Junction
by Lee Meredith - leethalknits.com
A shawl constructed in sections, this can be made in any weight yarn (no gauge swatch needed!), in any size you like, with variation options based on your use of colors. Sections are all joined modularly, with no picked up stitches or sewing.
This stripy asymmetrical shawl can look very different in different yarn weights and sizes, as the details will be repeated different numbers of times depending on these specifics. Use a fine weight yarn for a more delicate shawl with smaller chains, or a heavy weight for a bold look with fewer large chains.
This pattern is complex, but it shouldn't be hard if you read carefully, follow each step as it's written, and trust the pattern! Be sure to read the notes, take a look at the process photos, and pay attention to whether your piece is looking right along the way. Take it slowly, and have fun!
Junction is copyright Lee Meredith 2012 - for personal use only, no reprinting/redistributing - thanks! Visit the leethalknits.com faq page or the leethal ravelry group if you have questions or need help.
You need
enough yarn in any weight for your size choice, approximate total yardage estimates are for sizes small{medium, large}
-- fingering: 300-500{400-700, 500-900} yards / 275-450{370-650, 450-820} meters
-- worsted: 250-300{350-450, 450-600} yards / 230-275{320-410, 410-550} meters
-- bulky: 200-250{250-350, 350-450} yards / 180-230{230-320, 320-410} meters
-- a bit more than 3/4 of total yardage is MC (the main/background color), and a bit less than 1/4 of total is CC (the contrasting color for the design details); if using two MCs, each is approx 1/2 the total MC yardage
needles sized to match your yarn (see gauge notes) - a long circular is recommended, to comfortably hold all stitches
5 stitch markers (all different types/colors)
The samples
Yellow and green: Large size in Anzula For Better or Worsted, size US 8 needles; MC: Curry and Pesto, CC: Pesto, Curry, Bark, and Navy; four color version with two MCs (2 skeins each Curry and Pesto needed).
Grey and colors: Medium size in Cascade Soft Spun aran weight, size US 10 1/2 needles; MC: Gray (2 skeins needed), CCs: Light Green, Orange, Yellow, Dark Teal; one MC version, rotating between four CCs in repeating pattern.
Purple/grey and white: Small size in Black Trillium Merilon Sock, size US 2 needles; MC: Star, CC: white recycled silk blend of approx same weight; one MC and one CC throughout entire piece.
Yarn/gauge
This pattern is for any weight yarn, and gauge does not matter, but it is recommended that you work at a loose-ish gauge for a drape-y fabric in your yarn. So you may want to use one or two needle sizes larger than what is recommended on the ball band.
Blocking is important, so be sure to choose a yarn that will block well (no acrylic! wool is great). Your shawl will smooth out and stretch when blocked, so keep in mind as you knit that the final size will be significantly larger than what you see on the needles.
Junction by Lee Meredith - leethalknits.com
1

____

Send back exactly the lines of the listing above starting at the one with "Junction is copyright" and ending at the one with "enough yarn in", inclusive, and no others.

Solution to the problem:
Junction is copyright Lee Meredith 2012 - for personal use only, no reprinting/redistributing - thanks! Visit the leethalknits.com faq page or the leethal ravelry group if you have questions or need help.
You need
enough yarn in any weight for your size choice, approximate total yardage estimates are for sizes small{medium, large}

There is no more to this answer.